***** Text segment *****

Posted: Sun Feb 28, 2010 12:20 pm
by ApolytonGP
This is actually my most "suck" exercise. Here's what I do. On "legs" days, I use the captain's chair for hip flexor exercise. I do 2 sets of 11 straight-legged, single-leg, leg lifts. IOW, I do 10 light Smith squats* (which are enjoyable). Then I get on the SUCK rig and do 11 L leg, leg lifts. While still on the apparatus, I do 11 R leg, leg lifts. Then 10 more Smith squats, which are enjoybale. then back to the suck machine for another 22 leg lifts (11 of each).

I try hard not to swing, but to "pull" the leg up. I point the toe. I do a one count at the top.

I don't rest my back against the pad. Lately, I let the rear leg extend back a little (opening the angle, feels like it isolates the target hip flexor more rather than using rest of body as a lever). I have a bad shoulder, so actually work a bit on pushing up with a little bit of a shrug in the shoulder, so am not griding into my shoulder from the weight of just being on there.

I feel it somewhat in quads and stomach and arms (from being on there) as well as hip flexor. I must be the only person in the world, who is trying to isolate the hip flexor and keep the abs out of it! :green:

Actually, as I write this up for you, wonder I should alternate L/R each rep, rather than the 11/11. I definitely feel it worse on the second set of 11, since the abs become tired (even though I am working on isolating to the hip flexor).


Anyhow...what do you all think of this apparatus, what I'm doing etc. Interested in other people's thoughts and I will prmoise not to get defensive.

*It's almost a warmup...but I gotta watch my knees, have issues with leg press or squat if go heavy there. Anyhow...that's not the point.

*****

* Task set:
**a)** In the forum post, what apparatus does the writer use for the hip flexor exercise on "legs" days?
**b)** Please transcribe the forum post, beginning at "I try hard not" and stopping after "being on there.".

***** Dataset entries *****

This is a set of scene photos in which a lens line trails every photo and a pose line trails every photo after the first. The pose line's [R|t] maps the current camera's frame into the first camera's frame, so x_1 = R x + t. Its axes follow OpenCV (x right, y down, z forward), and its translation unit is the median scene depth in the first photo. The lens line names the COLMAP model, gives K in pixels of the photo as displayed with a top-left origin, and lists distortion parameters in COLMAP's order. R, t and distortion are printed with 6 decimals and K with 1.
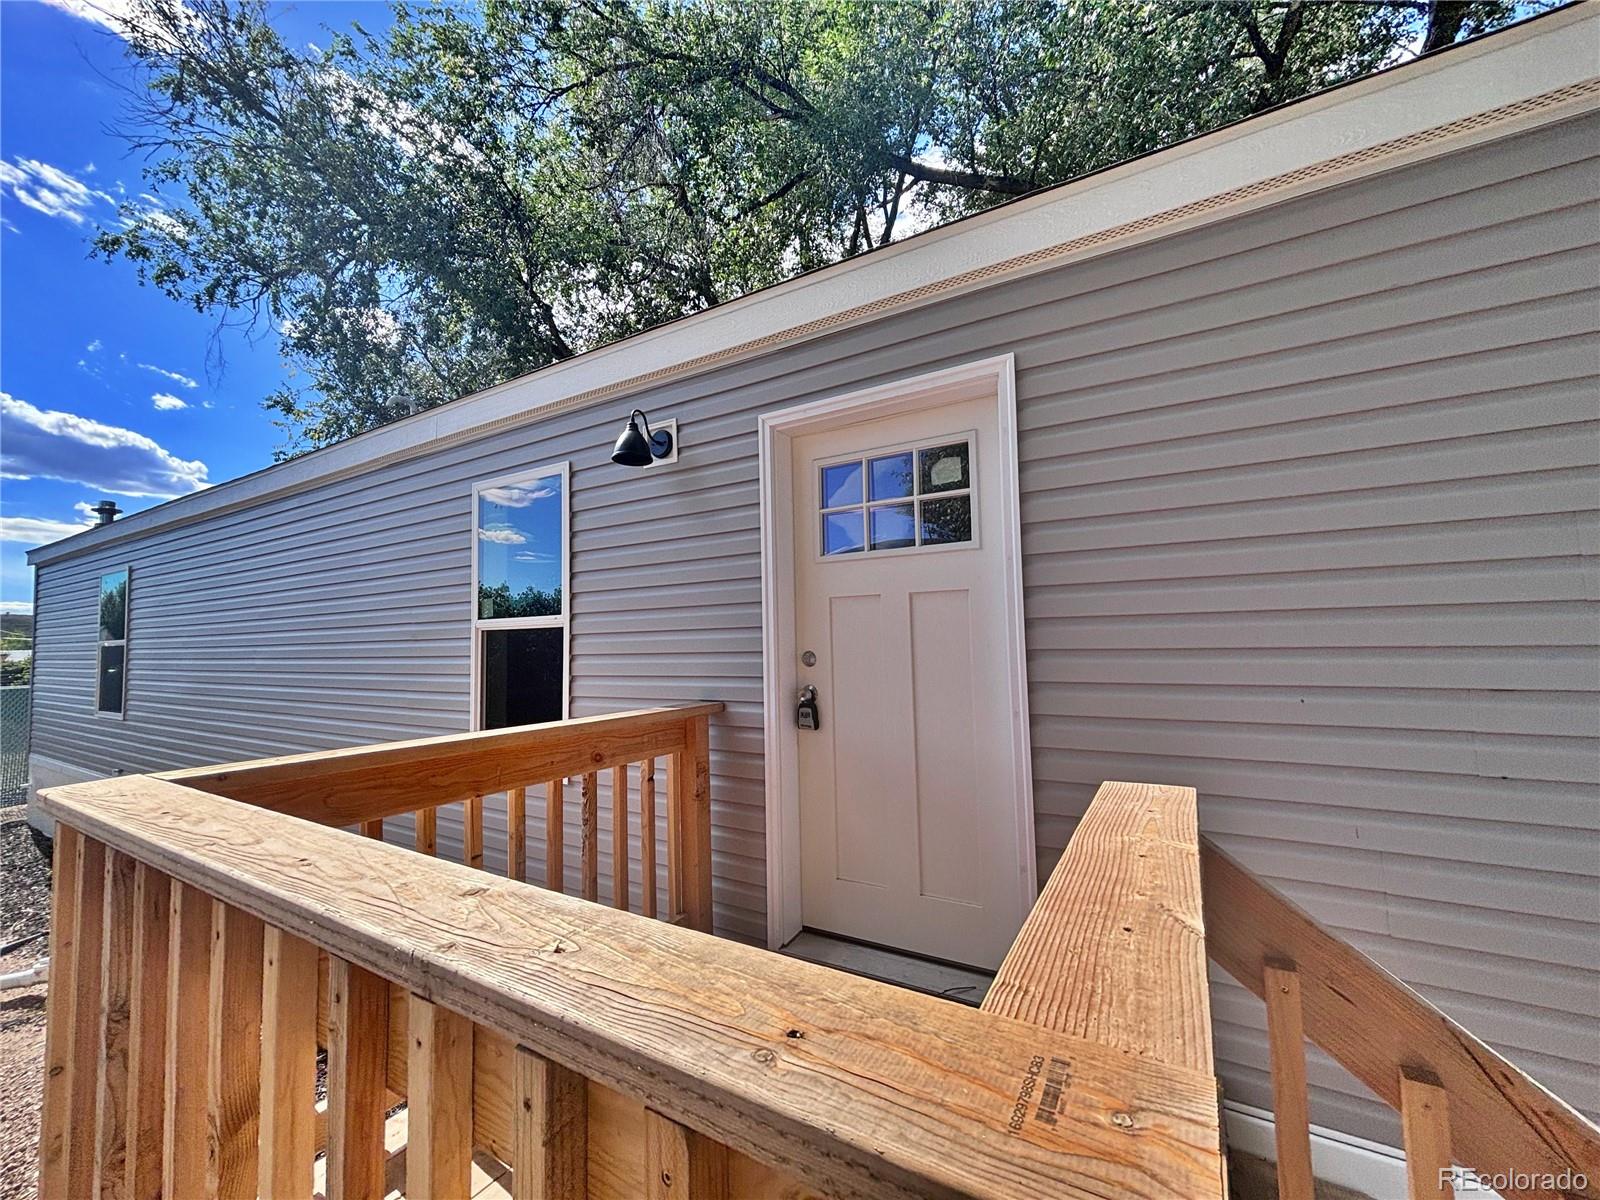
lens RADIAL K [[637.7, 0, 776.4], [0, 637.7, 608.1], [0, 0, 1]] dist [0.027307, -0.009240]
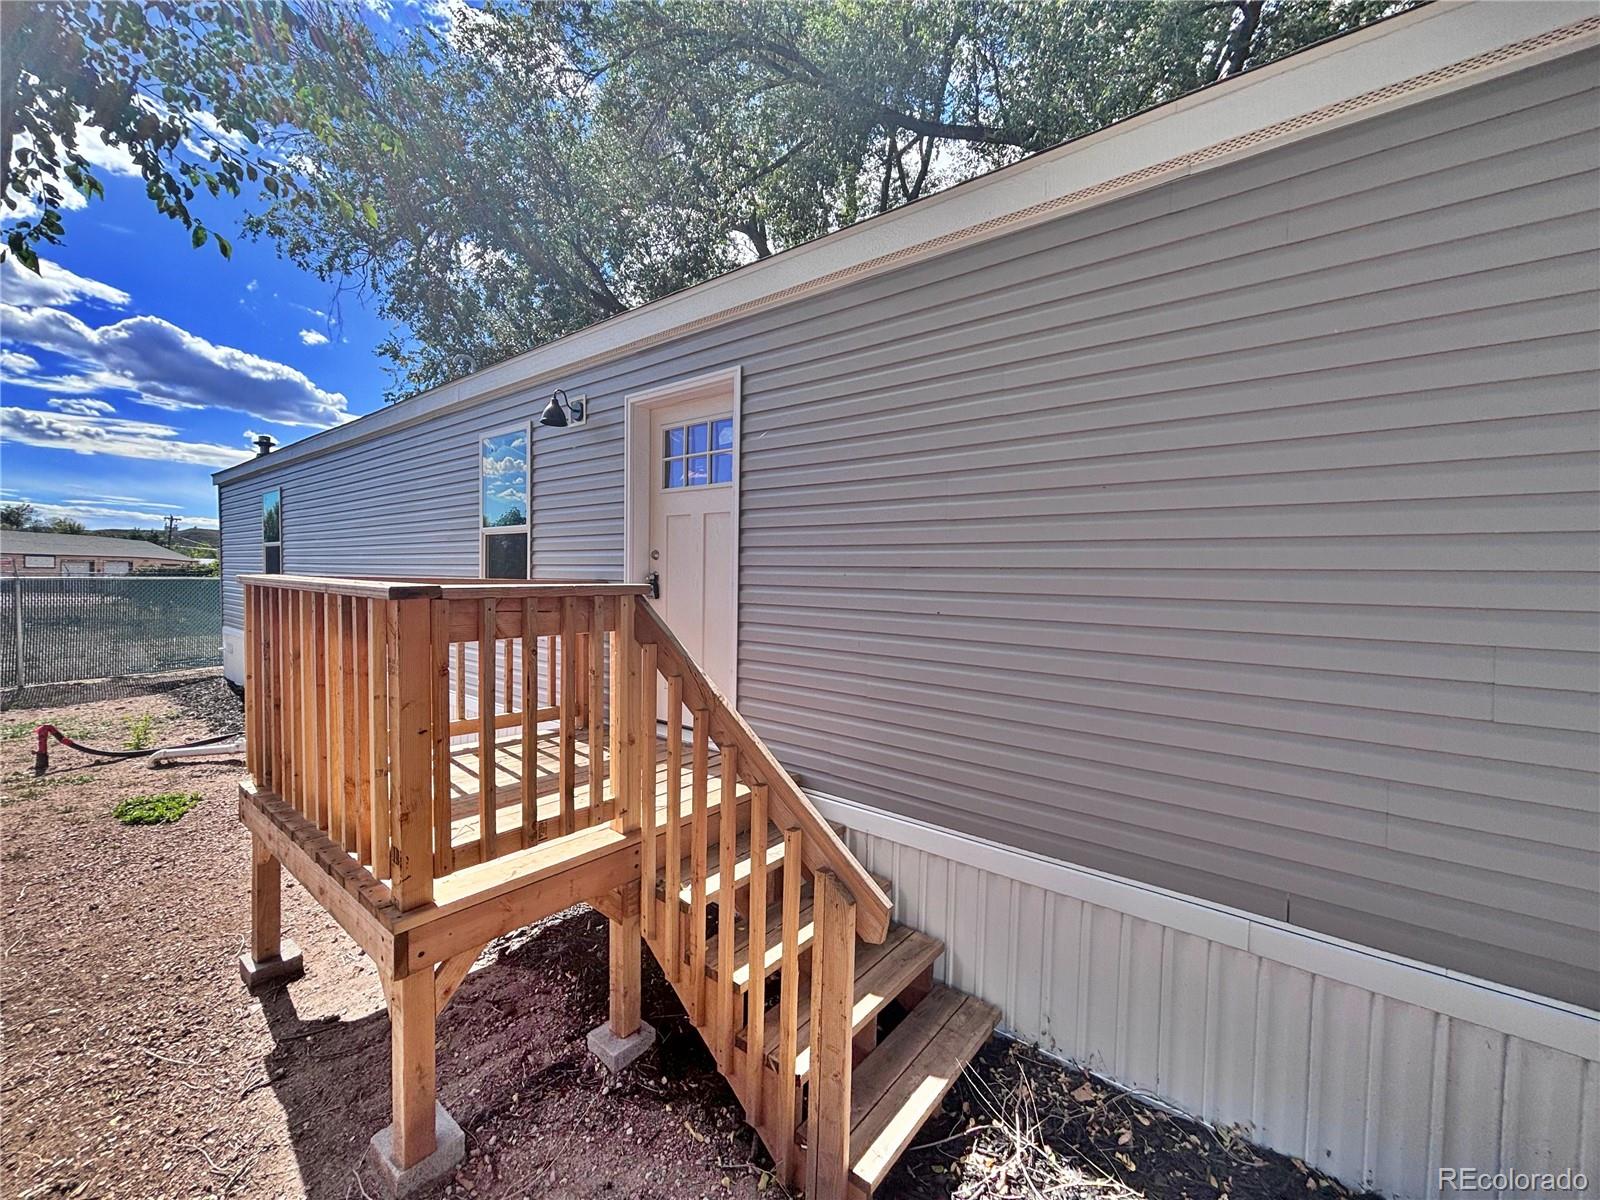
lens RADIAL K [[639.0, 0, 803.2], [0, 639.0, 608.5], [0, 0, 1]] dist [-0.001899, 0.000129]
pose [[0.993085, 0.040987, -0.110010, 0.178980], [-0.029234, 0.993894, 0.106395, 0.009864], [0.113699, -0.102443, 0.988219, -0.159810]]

*****
***** Dataset entries *****

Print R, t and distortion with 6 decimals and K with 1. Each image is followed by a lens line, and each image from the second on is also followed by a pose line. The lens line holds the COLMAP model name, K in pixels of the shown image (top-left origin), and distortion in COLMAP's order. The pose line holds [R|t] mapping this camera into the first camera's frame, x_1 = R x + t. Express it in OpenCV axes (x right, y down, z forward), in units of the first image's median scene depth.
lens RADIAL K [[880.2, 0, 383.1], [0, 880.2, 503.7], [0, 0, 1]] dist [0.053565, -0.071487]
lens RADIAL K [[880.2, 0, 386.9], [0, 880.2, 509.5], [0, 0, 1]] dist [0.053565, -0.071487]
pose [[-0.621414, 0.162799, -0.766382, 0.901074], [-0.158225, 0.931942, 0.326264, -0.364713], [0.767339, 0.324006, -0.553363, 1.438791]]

*****
***** Dataset entries *****

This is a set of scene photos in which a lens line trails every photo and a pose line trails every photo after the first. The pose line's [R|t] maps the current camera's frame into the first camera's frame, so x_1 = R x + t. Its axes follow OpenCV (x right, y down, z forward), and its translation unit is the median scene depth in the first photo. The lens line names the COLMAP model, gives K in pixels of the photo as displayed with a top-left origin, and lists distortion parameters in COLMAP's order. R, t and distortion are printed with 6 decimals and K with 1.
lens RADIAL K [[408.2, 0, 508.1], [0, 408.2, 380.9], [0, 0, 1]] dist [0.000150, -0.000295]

*****

* Solutions by task:
**a)** The captain's chair.

**b)**
I try hard not to swing, but to "pull" the leg up. I point the toe. I do a one count at the top.

I don't rest my back against the pad. Lately, I let the rear leg extend back a little (opening the angle, feels like it isolates the target hip flexor more rather than using rest of body as a lever). I have a bad shoulder, so actually work a bit on pushing up with a little bit of a shrug in the shoulder, so am not griding into my shoulder from the weight of just being on there.